◆ **SELECTED EXTRACT**
[Start of Attachment]
For wound care specialists on the front lines, this expansion is a game-changer. It provides a powerful tool to intervene earlier and more effectively, potentially saving limbs and lives. The inclusion of Kerecis in Medicaid plans across states like Illinois, Kentucky, Missouri, and Michigan is particularly significant, ensuring that vulnerable, low-income populations with high rates of diabetes have access to this cutting-edge care.

The Power of Proof: Reshaping Reimbursement Policies

This move by insurers is not an isolated event but rather a reflection of a larger trend in healthcare: the shift toward evidence-based reimbursement. Payors are no longer simply looking at the upfront cost of a product but are evaluating its total value, including its ability to improve outcomes and reduce long-term systemic costs, such as those associated with amputations, extended hospital stays, and chronic infections.

“We are seeing a clear shift in how payors evaluate biologic solutions,” Sigurjonsson noted. “Coverage decisions are increasingly grounded in clinical outcomes, practical applicability, and the ability to reduce downstream burden on the healthcare system. That is where fish‑skin grafts are resonating.”

By securing inclusion in policy frameworks informed by the BCBSA, Kerecis has unlocked a cascading effect. As individual Blue Cross Blue Shield plans—which collectively represent over 30 independent health insurers—begin adopting these updated policies, access will continue to multiply. This is strategically amplified by the growing enrollment in Medicare Advantage plans, which now cover over half of the Medicare population and often align their coverage criteria with their parent organization's commercial policies. In essence, a single commercial policy win can create a ripple effect, opening doors across both private and government-sponsored insurance segments.

This strategic foresight has positioned Kerecis as one of the top-two widest covered skin substitutes for diabetic foot ulcers, a remarkable achievement for a company leveraging a resource as unconventional as North Atlantic cod.

From Icelandic Waters to a Market Leader

Kerecis’s core innovation lies in its unique biological material and proprietary processing. Sourced from sustainably managed Icelandic fisheries, the skin of the Atlantic cod is remarkably similar in structure to human skin. Unlike mammalian-based products, which carry a risk of viral or prion disease transmission and often require harsh chemical processing that strips away natural components, Kerecis’s material is only gently processed.
[End of Attachment]
◆ **EXERCISE AIM**
List the states that the excerpt on Kerecis fish-skin grafts names as including Kerecis in their Medicaid plans. The data comes from a different source than the text.

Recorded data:
[Start of Attachment]
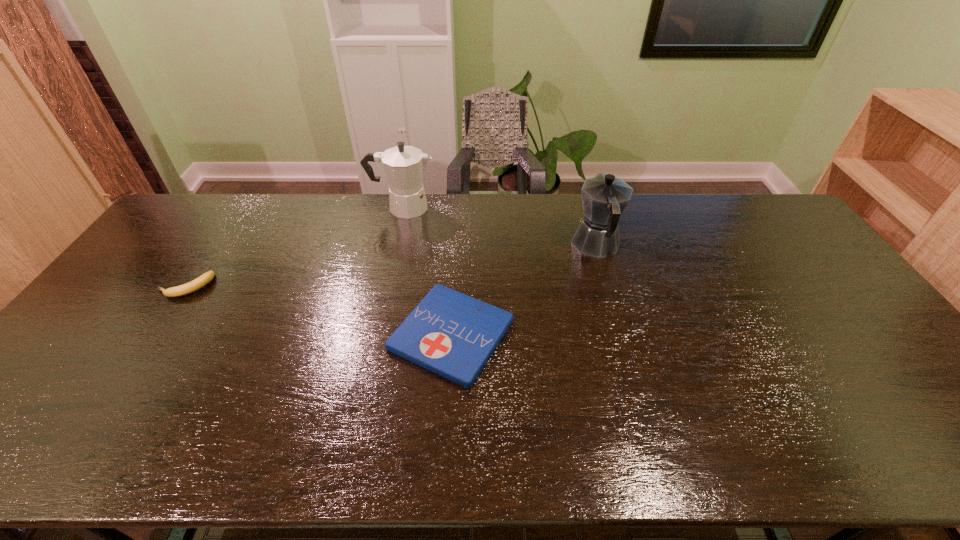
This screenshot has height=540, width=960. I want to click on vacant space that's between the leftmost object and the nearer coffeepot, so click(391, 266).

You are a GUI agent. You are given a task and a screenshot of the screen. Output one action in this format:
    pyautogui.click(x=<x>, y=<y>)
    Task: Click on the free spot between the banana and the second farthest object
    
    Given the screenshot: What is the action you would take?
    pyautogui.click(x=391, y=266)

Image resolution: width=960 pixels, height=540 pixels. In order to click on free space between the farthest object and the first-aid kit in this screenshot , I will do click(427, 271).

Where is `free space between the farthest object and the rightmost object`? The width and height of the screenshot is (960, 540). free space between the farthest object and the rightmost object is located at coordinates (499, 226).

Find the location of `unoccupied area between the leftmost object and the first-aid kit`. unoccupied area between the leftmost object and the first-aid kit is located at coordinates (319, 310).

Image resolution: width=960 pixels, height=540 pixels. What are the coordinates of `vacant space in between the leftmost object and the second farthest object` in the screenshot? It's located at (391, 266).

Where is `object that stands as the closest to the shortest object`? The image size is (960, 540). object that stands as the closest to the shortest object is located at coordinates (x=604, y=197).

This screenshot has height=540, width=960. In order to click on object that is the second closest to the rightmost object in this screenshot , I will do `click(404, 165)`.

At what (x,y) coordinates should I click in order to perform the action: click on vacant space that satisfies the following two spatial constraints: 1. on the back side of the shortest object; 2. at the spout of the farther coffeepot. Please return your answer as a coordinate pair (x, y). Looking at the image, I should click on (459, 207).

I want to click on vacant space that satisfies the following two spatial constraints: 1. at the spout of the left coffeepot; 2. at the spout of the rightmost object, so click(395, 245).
[End of Attachment]
[Start of Attachment]
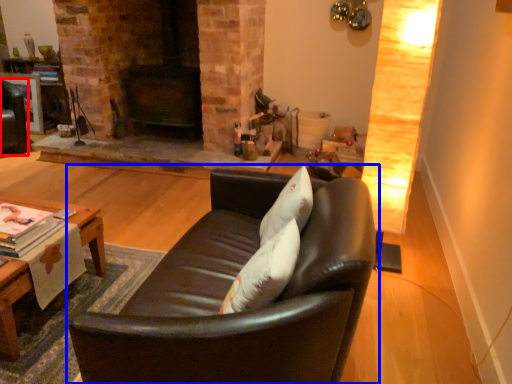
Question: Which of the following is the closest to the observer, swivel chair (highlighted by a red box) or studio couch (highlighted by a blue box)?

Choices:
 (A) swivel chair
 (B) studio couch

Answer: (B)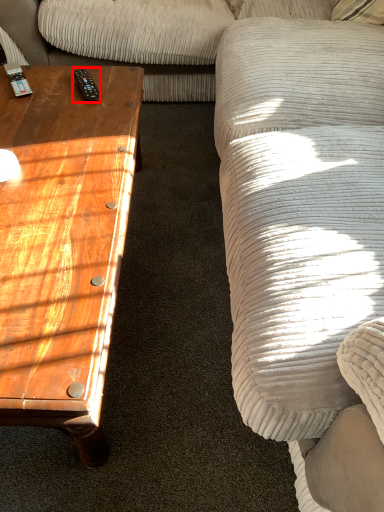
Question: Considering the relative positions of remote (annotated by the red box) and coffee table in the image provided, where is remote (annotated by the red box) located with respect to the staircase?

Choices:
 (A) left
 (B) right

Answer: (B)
[End of Attachment]
◆ **SOLUTION TO THIS TASK**
Illinois, Kentucky, Missouri, Michigan